Supporting prevention, early intervention at Ole Miss
American Addiction Centers to help establish new wellness center
American Addiction Centers (AAC), parent company of Oxford Treatment Center, is partnering in new efforts to help college students avoid addiction to drugs and alcohol.
AAC is among initial donors for a new wellness center at the University of Mississippi. The university wants to be more proactive in educating students about addiction, as well as providing early intervention for students who develop drug or alcohol problems.
AAC is supporting that goal with a $100,000 gift toward the William Magee Center for Wellness Education. The UM Office of Development announced its fundraising campaign on Aug. 16. It is seeking to raise $1.5 million by the fall semester 2018, when the center is expected to open. More than a third of that goal has already been reached.
AAC CEO Michael Cartwright said support for the Magee Center was a natural fit for the company. AAC’s Oxford Treatment Center has four locations in Mississippi, including an outpatient center just six miles from the Ole Miss campus.
“Helping college students break free from drug and alcohol problems, especially in our home communities, is something we believe in,” Cartwright said.
At Oxford Treatment Center, residential programs include a tailored treatment track and dedicated clinical staff for young adults ages 18-25. Its Intensive Outpatient Programs (IOP) provide continuing care. For less acute problems, after-hours IOP offers a way to stay in school while receiving treatment in the evenings.
Oxford Treatment Center has also provided support for the Collegiate Recovery Community at Ole Miss. The CRC helps people in recovery from drug or alcohol addiction go back to school successfully. It offers scholarships, academic support and sober activities.
Billy Young, co-founder and CEO of Oxford Treatment Center, said addiction affects young people from every background.
“In the work we do, we see the ways drugs and alcohol can hijack the future of young people,” he said. “The University of Mississippi is taking a bold step to intervene, and we’re committed to supporting this effort in every way we can.”

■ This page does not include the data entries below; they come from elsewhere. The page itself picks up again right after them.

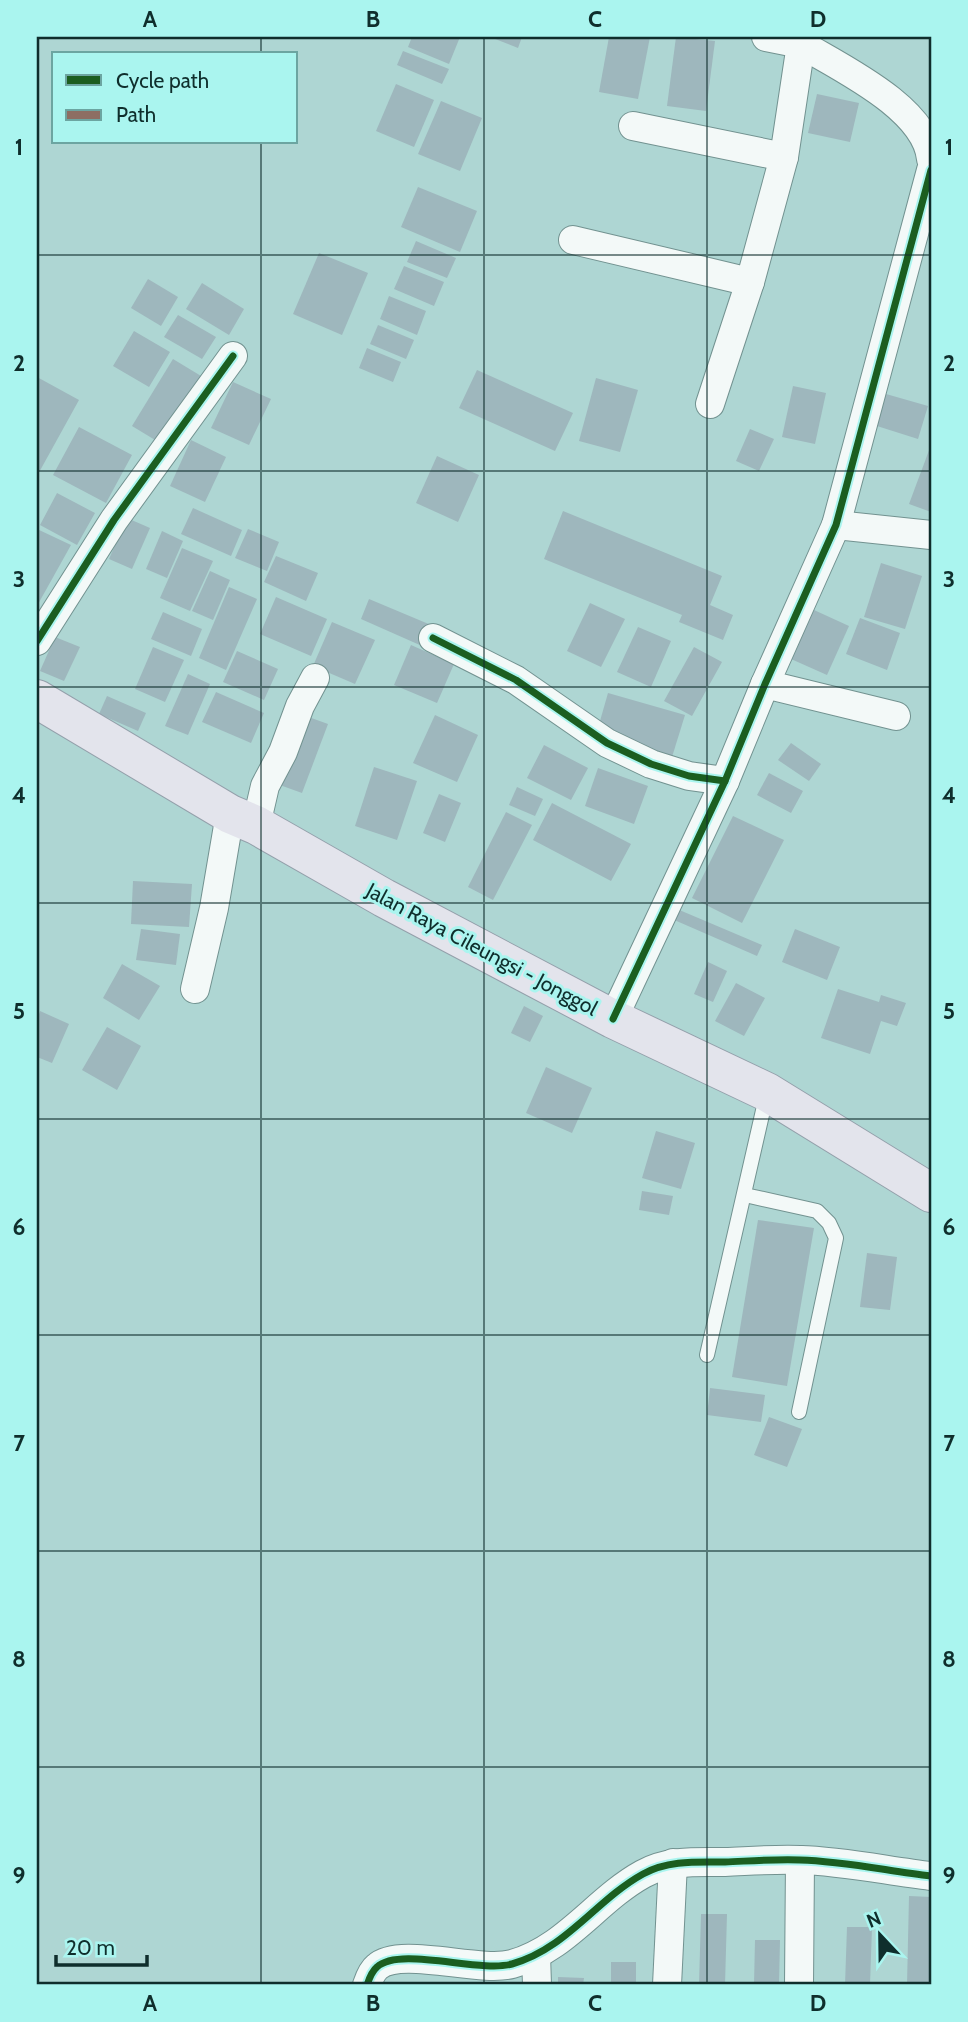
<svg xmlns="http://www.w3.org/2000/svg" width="968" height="2022" font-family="Cabin,sans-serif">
<rect width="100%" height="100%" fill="#aed6d3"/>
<g fill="#9eb7bd">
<path d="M412,37H460L449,64L408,47Z"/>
<path d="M490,37H522L518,48Z"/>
<path d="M609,37H650L638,99L599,92Z"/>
<path d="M676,37L715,41L706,111L667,106Z"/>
<path d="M403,51L449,69L442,84L397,65Z"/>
<path d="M396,84L434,100L414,147L376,131Z"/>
<path d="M817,94L859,103L850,142L808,133Z"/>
<path d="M441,101L482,118L460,171L418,154Z"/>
<path d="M418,187L477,211L460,252L401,227Z"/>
<path d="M416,241L456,258L447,278L407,262Z"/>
<path d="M319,253L368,273L342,335L293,314Z"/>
<path d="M404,266L444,282L434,306L394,289Z"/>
<path d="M148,279L178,297L161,326L131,308Z"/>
<path d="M202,283L244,309L229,335L186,309Z"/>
<path d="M389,296L426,311L417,335L380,319Z"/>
<path d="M178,315L216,337L202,359L164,337Z"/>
<path d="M378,325L414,340L406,359L370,344Z"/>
<path d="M134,331L170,352L149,387L113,366Z"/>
<path d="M367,348L401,362L393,382L359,368Z"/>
<path d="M173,359L206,379L165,446L132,426Z"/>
<path d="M477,370L573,413L555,451L459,408Z"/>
<path d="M37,377L79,400L37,476Z"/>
<path d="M596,378L638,390L620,452L579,441Z"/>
<path d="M233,382L271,399L249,445L211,428Z"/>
<path d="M793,386L826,393L815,444L782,437Z"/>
<path d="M886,394L928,406L918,439L877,426Z"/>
<path d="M79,427L132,455L106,503L53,475Z"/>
<path d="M750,429L774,439L759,471L736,461Z"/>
<path d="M191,440L226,457L205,502L170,486Z"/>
<path d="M931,445V512L909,504Z"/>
<path d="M437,456L479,475L458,522L416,503Z"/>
<path d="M57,493L95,513L77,545L40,525Z"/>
<path d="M193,508L242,530L231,556L181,534Z"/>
<path d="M563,511L722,576L710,605L733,615L723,640L679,622L682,615L544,559Z"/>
<path d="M127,518L150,528L132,569L109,559Z"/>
<path d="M37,529L71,545L37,606Z"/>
<path d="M248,529L279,542L267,571L235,558Z"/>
<path d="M162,531L183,541L167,578L146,569Z"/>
<path d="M182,548L213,561L190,611L160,598Z"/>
<path d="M276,556L318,573L306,601L264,582Z"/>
<path d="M881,563L922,576L905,629L864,617Z"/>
<path d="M210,571L230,580L213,620L192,611Z"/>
<path d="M229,587L257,599L226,670L199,658Z"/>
<path d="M276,597L327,619L311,656L260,634Z"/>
<path d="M369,599L431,625L422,646L361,619Z"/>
<path d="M590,603L625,619L601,667L567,651Z"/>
<path d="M814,610L849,626L827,675L791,659Z"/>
<path d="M163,612L202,629L191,656L151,639Z"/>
<path d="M860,618L900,633L887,670L846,654Z"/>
<path d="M332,622L375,640L355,684L313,666Z"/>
<path d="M638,627L671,641L651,687L617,672Z"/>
<path d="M55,637L80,647L64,681L40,671Z"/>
<path d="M411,645L454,664L437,703L394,685Z"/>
<path d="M153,647L184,660L165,702L135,689Z"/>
<path d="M694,647L722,662L692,716L664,701Z"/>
<path d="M237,651L278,669L264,700L223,682Z"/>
<path d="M188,674L210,684L188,735L165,726Z"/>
<path d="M216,692L264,713L251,743L202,722Z"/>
<path d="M608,693L685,715L672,757L596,735Z"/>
<path d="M107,696L146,713L138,731L99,714Z"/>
<path d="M303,715L328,724L302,793L277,784Z"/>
<path d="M435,715L478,735L457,782L413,763Z"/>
<path d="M791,743L821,764L809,781L778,760Z"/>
<path d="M544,745L588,768L571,800L527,778Z"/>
<path d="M374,767L417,781L397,840L355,826Z"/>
<path d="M598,768L648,786L634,824L585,806Z"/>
<path d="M769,773L803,791L791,813L757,795Z"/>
<path d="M517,787L543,799L535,816L509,805Z"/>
<path d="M439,794L461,803L445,842L423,833Z"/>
<path d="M552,803L631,844L611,881L533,840Z"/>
<path d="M506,812L532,825L493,900L468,887Z"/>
<path d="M733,816L784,840L742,923L692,898Z"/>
<path d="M133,881L192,884L189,927L131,924Z"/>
<path d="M677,909L762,945L757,956L672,919Z"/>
<path d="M141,929L180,934L176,965L136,960Z"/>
<path d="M795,929L840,947L827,980L782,962Z"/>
<path d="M708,962L727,971L713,1002L694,994Z"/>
<path d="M122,964L160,986L139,1020L103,998Z"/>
<path d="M736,983L765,998L744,1036L715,1021Z"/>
<path d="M838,989L879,1002L881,995L906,1003L897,1026L881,1021L870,1054L821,1038Z"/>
<path d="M524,1006L543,1016L530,1042L511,1033Z"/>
<path d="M40,1011L69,1024L52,1063L37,1057V1020Z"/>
<path d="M107,1027L141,1046L117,1090L82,1070Z"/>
<path d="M546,1067L592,1088L572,1133L526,1113Z"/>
<path d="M656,1131L695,1143L681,1189L642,1178Z"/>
<path d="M642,1191L673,1196L669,1215L639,1210Z"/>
<path d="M758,1220L814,1228L787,1386L732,1377Z"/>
<path d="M867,1253L897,1257L890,1310L860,1307Z"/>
<path d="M710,1388L765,1395L761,1422L707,1415Z"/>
<path d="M769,1417L802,1429L787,1467L754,1455Z"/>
<path d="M909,1896L931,1897V1985H907Z"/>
<path d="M701,1914H727L725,1985H699Z"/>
<path d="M847,1927H872L870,1985H845Z"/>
<path d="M755,1940H780L779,1985H754Z"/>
<rect x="611" y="1962" width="25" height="23"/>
<path d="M558,1977L584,1978L583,1985H558Z"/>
</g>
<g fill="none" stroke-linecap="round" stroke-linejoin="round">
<defs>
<g id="lane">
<path d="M745,1195L817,1211L829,1223L836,1238L799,1412"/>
<path d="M707,1355L767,1093"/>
</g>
<g id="street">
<path d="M803,37L801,44C841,68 926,108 931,159"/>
<path d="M633,126L784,157"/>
<path d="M573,240L750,282"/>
<path d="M710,404L750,282L784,157L801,44L766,37"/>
<path d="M836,525L931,535"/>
<path d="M433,638L516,680L607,743L651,764L689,776L725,781"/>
<path d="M37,641L114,520L233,356"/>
<path d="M765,684L896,716"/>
<path d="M256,825L265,786L283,752L300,706L315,678"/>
<path d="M195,989L214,908L230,814"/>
<path d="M613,1019L725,781L765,684L836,525L931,170"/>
<path d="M536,1955L537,1985"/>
<path d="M367,1985C369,1979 372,1971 377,1967C400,1946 479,1973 512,1964C566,1949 596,1900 643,1874C668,1860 697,1862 725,1862C750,1861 775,1859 800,1860C843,1861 888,1871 931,1876"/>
<path d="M667,1985L673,1863"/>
<path d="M799,1985L800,1860"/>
</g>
<path id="primary" d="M37,699L230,814L256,825L384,898L613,1019L767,1092L931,1193"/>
</defs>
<use href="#lane" stroke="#729290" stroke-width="16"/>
<use href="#street" stroke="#729290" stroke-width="30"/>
<use href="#primary" stroke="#94a0ab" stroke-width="40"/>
<use href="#lane" stroke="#f3f9f8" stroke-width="14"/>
<use href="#street" stroke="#f3f9f8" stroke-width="28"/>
<use href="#primary" stroke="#e3e4ec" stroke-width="38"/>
<path stroke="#8d6e63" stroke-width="5" stroke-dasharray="10 5" stroke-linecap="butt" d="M930,148H931"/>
<defs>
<g id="cycleway">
<path d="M433,638L516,680L607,743L651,764L689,776L725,781"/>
<path d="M37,641L114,520L233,356"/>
<path d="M613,1019L725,781L765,684L836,525L931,170"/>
<path d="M367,1985C369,1979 372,1971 377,1967C400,1946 479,1973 512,1964C566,1949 596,1900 643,1874C668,1860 697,1862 725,1862C750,1861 775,1859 800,1860C843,1861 888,1871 931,1876"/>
</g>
</defs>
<use href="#cycleway" stroke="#aaf5ef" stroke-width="11"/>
<use href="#cycleway" stroke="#1b5e20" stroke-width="7"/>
</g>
<path fill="none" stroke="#0f2e2c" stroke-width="2" stroke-opacity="0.55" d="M261,37V54M484,37V1985M707,37V1985M261,142V1985M37,255H931M37,471H931M37,687H931M37,903H931M37,1119H931M37,1335H931M37,1551H931M37,1767H931"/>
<g text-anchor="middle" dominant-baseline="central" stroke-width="6" stroke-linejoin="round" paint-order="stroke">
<g font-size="21" fill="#0f2e2c" stroke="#aaf5ef">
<text transform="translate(482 949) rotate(28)">Jalan Raya Cileungsi - Jonggol</text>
</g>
</g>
<rect width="968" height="2022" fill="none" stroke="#aaf5ef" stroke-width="77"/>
<rect x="52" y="52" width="245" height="91" fill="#aaf5ef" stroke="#6ca5a1" stroke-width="2"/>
<rect x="66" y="75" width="35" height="10" fill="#1b5e20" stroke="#6ca5a1" stroke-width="2"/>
<text x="116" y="88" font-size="21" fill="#0f2e2c">Cycle path</text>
<rect x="66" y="110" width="35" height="10" fill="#8d6e63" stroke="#6ca5a1" stroke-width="2"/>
<text x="116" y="122" font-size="21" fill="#0f2e2c">Path</text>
<g transform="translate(880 1935) rotate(338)" stroke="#aaf5ef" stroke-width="5" paint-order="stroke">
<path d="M0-5L12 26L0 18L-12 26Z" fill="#0f2e2c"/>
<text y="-10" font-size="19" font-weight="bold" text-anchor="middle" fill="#0f2e2c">N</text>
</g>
<path d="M56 1955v10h91v-10" fill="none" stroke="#0f2e2c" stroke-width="3.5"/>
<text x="66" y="1955" font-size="21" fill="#0f2e2c" stroke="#aaf5ef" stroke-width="5" paint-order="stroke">20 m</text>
<rect x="38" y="38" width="892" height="1945" fill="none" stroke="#0f2e2c" stroke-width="2.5"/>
<g font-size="23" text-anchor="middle" font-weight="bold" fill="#0f2e2c">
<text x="150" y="27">A</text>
<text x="373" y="27">B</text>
<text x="595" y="27">C</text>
<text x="818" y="27">D</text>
<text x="19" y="155">1</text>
<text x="949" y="155">1</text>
<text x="19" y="371">2</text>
<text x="949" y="371">2</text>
<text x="19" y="587">3</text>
<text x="949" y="587">3</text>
<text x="19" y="803">4</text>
<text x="949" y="803">4</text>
<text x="19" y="1019">5</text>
<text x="949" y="1019">5</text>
<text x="19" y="1235">6</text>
<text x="949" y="1235">6</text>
<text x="19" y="1451">7</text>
<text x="949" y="1451">7</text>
<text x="19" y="1667">8</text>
<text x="949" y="1667">8</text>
<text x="19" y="1883">9</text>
<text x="949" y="1883">9</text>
<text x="150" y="2011">A</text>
<text x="373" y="2011">B</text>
<text x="595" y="2011">C</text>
<text x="818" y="2011">D</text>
</g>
</svg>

The new wellness center will bear the name of an Ole Miss student athlete and honors college graduate who succumbed to drug overdose four years ago at age 23. William Magee’s parents, Kent and David Magee of Oxford, are spearheading the initiative to help save other lives through their son’s legacy.
“We don’t want other students to suffer like he did, or other families to suffer like we have,” David Magee wrote in a 2016 newspaper column that’s been read more than 1 million times.
“I wish I could reach out and touch every freshman to tell them William’s story, to tell them that alcohol and drug binging and abuse isn’t a collegiate rite of passage, or a contextual excuse,” he wrote. “It can be a dangerous if not deadly path that is hard to escape.”